Since this case must be retried there are other errors which must be pointed out in order that they will not recur on another trial. The instruction on page 225 of the record granted at the request of the state should not have been given for the reason it has incorporated therein the "falsus in uno, falsus in omnibus" theory. We have held in a number of cases that this type of instruction should not be given. Taurasi v. State, 233 Miss. 330, 102 So. 2d 120 (1958); Dolan v. State, 195 Miss. 154, 13 So. 2d 925 (1943); Metropolitan Life Ins. Co. v. Wright, 190 Miss. 53, 199 So. 289 (1940); Bell v. State, 90 Miss. 104, 43 So. 84 (1907).

The trial court granted at the request of the state the following instruction:

The court instructs the jury for the State of Mississippi that every person under the law is presumed to be sane and responsible for their acts.
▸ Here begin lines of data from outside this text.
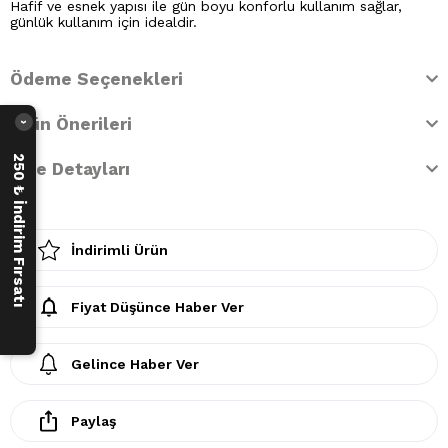
Hafif ve esnek yapısı ile gün boyu konforlu kullanım sağlar,
günlük kullanım için idealdir.
Ödeme Seçenekleri
Ürün Önerileri
›
250 ₺ İndirim Fırsatı
İade Detayları
İndirimli Ürün
Fiyat Düşünce Haber Ver
Gelince Haber Ver
Paylaş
We are of the opinion that the court was in error in granting this instruction under the circumstances of this case. The state was entitled to rely upon this presumption of fact until appellant introduced evidence tending to establish his insanity. The evidence on behalf of appellant raised a serious doubt as to whether appellant was sane at the time of the alleged crime. When such evidence was introduced the state had the burden to prove to the satisfaction of the jury beyond a reasonable doubt that appellant was sane. When the proof was in on this issue, the presumption disappeared and it was up to the jury to determine from the evidence whether or not the state had met its burden of proving the defendant was sane beyond a reasonable doubt. Of course, the jury may in its deliberations weigh the evidence against the so-called presumption but the state is not entitled to an instruction to this effect. Such an instruction could lead the jury to believe that in reaching its decision that it may arbitrarily disregard the evidence and rely entirely upon the presumption. *608 Gambrell v. State, 238 Miss. 892, 120 So. 2d 758 (1960); Moore v. State, 205 Miss. 151, 38 So. 2d 693 (1949); Ford v. State, 73 Miss. 734, 19 So. 665 (1896).

The instruction appearing on page 226 of the record granted at the request of the state should not have been given because there was no evidence that the appellant was under the influence of LSD on the day he sold LSD or that he voluntarily used LSD or was under the influence of that drug on the date of the sale.

For the reasons stated, we are of the opinion that this case should be and is reversed and remanded for another trial.

Reversed and remanded.

ETHRIDGE, C.J., and JONES, PATTERSON, and ROBERTSON, JJ., concur.